10o David, b. 5, 14 sept. 1792, m. 4, 14 fév. 1814, à Marguerite Poirier, (de Joseph et de Marguerite Bergeron). Issus : « Séraphine », b. 4, 23 janv. 1815, m. sous le nom de Marie, 9 janv. 1837, à Alexis Gaudet, (de François et de Didace Beaudet) ; « Anonyme », ond. et s. 18 mars 1816 ; « François-Esdras », b. 4, 15 janvier 1817, s. 23 nov. 1817; « Marie-Julie », b. 4, 27 août 1818, m. 15 fév. 1847, à Eusèbe Doucet, (de Joseph et de Marie Desanges Prince). « Joseph-Sévère », b. 4, 1er sept. 1820, m. 4, 15 fév. 1847, à Marguerite Parenteau, (de Michel et de Josephte Béliveau). « Pierre », b. 4, 1er nov. 1822 ; « Joseph-Julien », b. 4, 21 janv. 1826, m. 4, 13 fév. 1849, à Lucie Leblanc, (d’Étienne et de M. Lucie Désilets). « Charles », b. 4, 31 mars 1828, m. 4, 25 sept. 1860, à Boniface Leblanc, (d’Étienne et de Marie-Lucie Désilets). « Marguerite Delphine », b. 4, 4 sept. 1832, m. 28 sept. 1852, à Moïse Doucet, (de Joseph et de Marie Marié).

Voilà certes une famille qu’il serait intéressant de suivre dans ses développements ! En effet, le travail, l’énergie, l’esprit d’entreprise furent la caractéristique de chacun de ses membres. Elle ne tarda pas à recouvrer une certaine aisance et à acquérir une importance considérable dans la nouvelle paroisse de St-Grégoire où elle compte aujourd’hui de nombreux descendants.
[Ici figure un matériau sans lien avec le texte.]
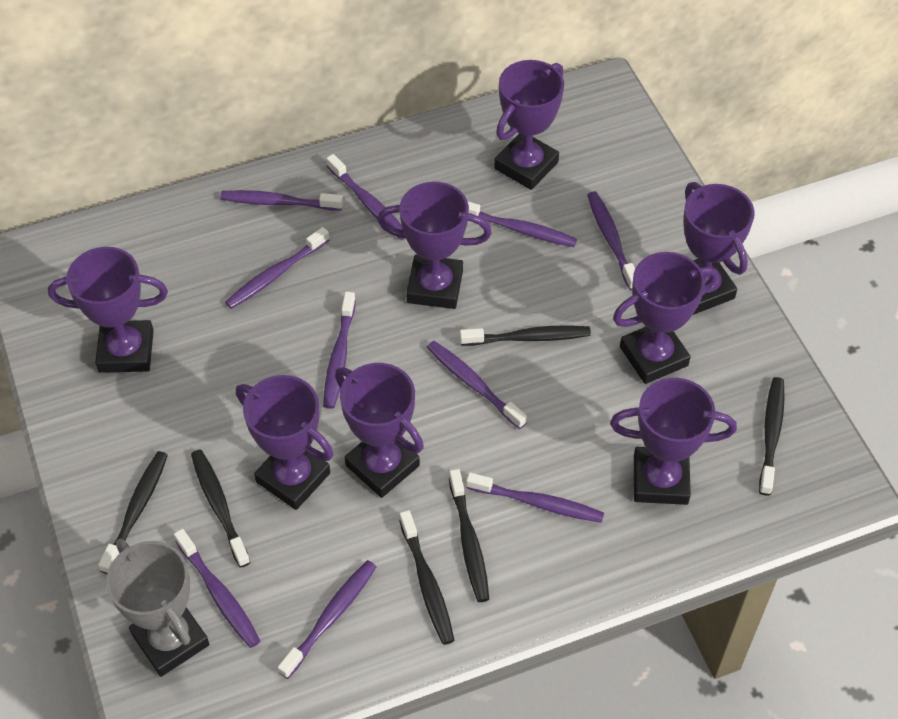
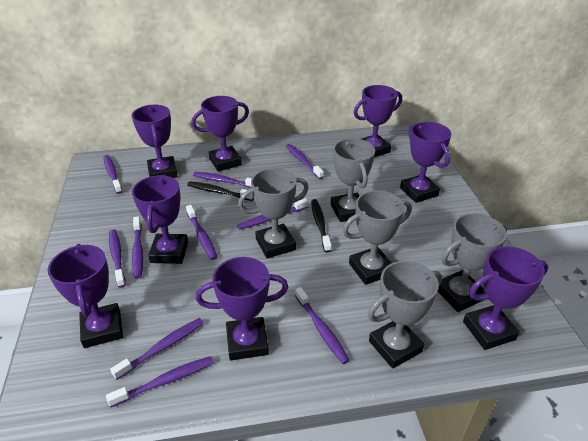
black toothbrush: [98,451,168,574] [191,449,251,568] [399,510,455,645] [449,469,489,602] [460,325,591,346] [759,377,785,496] = 6 -> [187,181,254,201] [311,199,331,252] = 2
grey trophy: [106,539,209,677] = 1 -> [238,168,309,258] [331,138,375,222] [343,190,412,285] [368,261,442,369] [437,213,508,312] = 5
Toutefois, ceux-ci se retrouvent aussi ailleurs et notamment dans les Cantons de l’Est et, depuis quelques années au Manitoba et au Nord-Ouest… Quand, vers 1830, les Bois-francs s’ouvrirent à la colonisation, les petits-fils de Michel Richard furent les premiers à aller s’y établir un domaine. C’est alors que l’un d’eux, feu L’Hon. Louis Richard, devint par son intelligence et son activité l’un des principaux citoyens de Stanfold (Princeville). Non seulement la fortune, mais bientôt les honneurs mêmes vinrent s’asseoir à son foyer. À sa mort, il se trouvait à la tête d’une maison de commerce très florissante ; et la confiance de ses concitoyens l’avait fait appeler à la position de « Conseiller législatif ».

C’est le propre fils de l’Hon. Louis Richard, Édouard, qui vient en 1895, dans un livre aussi consciencieusement conçu que littérairement écrit, qui vient, dis-je, de venger victorieusement les Acadiens, de toutes les calomnies que certains écrivains anglo-américains, comme Akins, Parkman et d’autres après eux, avaient sans pudeur accumulées sur la mémoire des malheureux déportés, pour justifier à leur égard la conduite du gouvernement colonial de Halifax.